## Task instructions
Show every line of the records below that contains the word "usability".

## Given data
################
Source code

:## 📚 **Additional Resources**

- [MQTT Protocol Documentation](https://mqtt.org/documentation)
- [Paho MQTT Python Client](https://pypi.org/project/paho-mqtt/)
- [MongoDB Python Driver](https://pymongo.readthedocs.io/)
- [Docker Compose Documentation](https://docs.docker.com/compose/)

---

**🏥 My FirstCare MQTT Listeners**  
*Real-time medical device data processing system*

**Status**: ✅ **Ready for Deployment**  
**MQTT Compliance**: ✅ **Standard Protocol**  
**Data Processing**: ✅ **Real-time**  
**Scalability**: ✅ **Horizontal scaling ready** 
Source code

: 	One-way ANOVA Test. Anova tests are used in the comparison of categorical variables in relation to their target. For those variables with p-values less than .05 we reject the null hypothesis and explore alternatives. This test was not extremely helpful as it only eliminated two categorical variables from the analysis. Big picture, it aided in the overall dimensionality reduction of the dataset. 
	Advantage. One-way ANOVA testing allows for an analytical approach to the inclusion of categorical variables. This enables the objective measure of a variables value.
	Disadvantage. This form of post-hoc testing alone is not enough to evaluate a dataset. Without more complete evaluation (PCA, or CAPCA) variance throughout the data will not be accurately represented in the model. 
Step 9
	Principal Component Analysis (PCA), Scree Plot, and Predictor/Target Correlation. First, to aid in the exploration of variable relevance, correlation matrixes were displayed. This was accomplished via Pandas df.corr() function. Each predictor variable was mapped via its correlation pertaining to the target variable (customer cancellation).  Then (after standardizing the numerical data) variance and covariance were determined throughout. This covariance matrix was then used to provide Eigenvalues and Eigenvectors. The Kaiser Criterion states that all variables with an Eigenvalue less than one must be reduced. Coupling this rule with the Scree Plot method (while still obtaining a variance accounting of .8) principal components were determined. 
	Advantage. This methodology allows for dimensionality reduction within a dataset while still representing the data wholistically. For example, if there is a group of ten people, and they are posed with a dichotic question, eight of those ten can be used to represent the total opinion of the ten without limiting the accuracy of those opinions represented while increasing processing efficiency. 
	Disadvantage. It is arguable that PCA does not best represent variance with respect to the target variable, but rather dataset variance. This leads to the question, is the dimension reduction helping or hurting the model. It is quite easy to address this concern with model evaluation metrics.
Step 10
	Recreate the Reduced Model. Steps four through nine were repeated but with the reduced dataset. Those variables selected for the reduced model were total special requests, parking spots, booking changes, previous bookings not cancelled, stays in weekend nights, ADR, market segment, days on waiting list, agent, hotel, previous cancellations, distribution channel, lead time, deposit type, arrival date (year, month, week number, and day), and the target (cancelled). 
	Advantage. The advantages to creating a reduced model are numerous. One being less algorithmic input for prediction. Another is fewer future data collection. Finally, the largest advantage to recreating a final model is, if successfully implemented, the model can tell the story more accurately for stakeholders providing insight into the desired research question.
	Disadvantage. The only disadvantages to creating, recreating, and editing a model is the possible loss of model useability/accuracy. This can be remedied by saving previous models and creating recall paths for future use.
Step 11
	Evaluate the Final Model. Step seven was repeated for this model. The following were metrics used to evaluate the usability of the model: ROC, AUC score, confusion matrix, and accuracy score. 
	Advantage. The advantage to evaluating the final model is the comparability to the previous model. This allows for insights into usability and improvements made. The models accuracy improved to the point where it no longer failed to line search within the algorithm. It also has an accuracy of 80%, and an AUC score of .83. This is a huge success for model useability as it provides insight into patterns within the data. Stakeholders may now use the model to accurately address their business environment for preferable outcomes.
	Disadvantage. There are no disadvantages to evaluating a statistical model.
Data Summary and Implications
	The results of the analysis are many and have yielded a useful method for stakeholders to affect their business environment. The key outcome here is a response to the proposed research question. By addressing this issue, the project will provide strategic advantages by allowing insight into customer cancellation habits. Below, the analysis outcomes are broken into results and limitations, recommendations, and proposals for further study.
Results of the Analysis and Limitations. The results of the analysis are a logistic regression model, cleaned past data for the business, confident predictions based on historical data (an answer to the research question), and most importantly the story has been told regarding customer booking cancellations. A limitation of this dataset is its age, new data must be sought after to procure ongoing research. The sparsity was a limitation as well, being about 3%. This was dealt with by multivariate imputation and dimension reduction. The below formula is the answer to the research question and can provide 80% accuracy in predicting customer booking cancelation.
################
## Response area
	Evaluate the Final Model. Step seven was repeated for this model. The following were metrics used to evaluate the usability of the model: ROC, AUC score, confusion matrix, and accuracy score. 
	Advantage. The advantage to evaluating the final model is the comparability to the previous model. This allows for insights into usability and improvements made. The models accuracy improved to the point where it no longer failed to line search within the algorithm. It also has an accuracy of 80%, and an AUC score of .83. This is a huge success for model useability as it provides insight into patterns within the data. Stakeholders may now use the model to accurately address their business environment for preferable outcomes.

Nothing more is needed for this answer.